Rybski also believes Polish producers will seriously struggle to cover their production costs. The FAS said a number of beet farmers worried that processors will move beet production to larger, more competitive farms in France and Germany.

Commission representatives recently visited Polish officials for an exchange of views on the current sugar reform proposals.

The worry for the Commission is that it knows Poland's stance could be pivotal in forming an anti-reform alliance in the Council of Ministers, because of the weighted voting system set according to population size.

Poland's opposition, along with that of Italy, Spain, Portugal, Finland, Ireland and Greece, would be enough to block reform plans in the Council and prevent the Commission from making progress before the WTO meeting in December.

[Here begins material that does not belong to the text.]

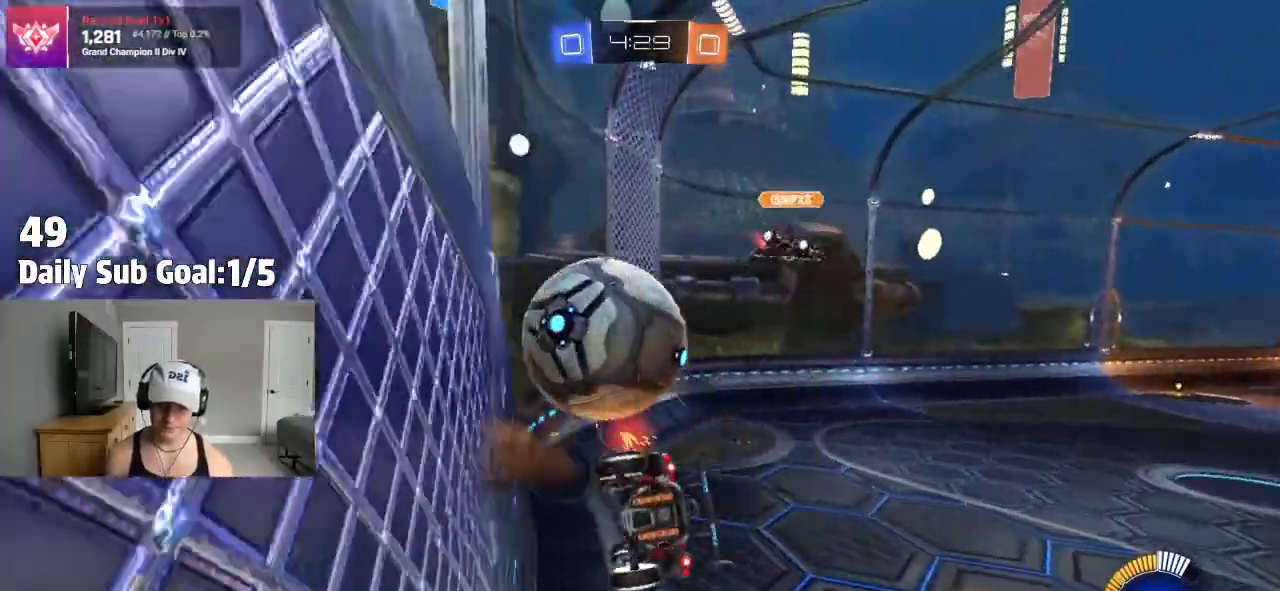
{"dt_ms": 500, "buttons": [], "left_stick": "left", "right_stick": "center", "events": [[67, "left_stick", "down-left"], [117, "left_stick", "left"], [200, "L1", "down"], [250, "L1", "up"]]}
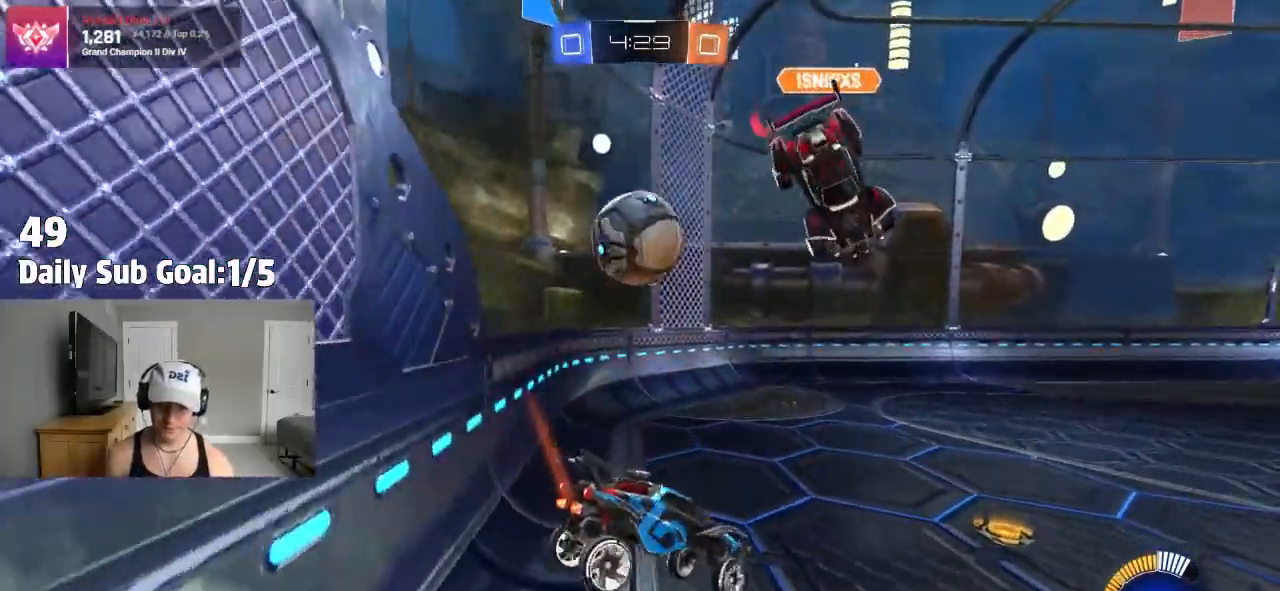
{"dt_ms": 500, "buttons": ["CROSS"], "left_stick": "left", "right_stick": "center", "events": [[117, "left_stick", "down"], [200, "left_stick", "up"], [300, "CROSS", "down"], [400, "left_stick", "left"]]}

The WTO has twice ruled the EU sugar regime illegal for maintaining prices at three times the world level.

Britain, France and Germany may look to bring political influence to bear on the ‘no' camp, whose members are not necessarily against all aspects of the reform plans. The Commission believes most countries recognise the need for some reform.

A divide and rule strategy may also break up the bloc, but would also likely lead to some kind of concession from the Commission. The FAS reports that Poland has already been promised the same compensation levels as farmers in the pre-enlargement EU-15.

If the anti-reform bloc continues, it could also give strength to others. Slovenia's agriculture minister, Marija Lukacic, recently said the reform plans were far too radical, according to a local business journal.

Slovenia has long argued that reform threatens the existence of its only sugar production factory. The country would prefer slower reform and more compensation.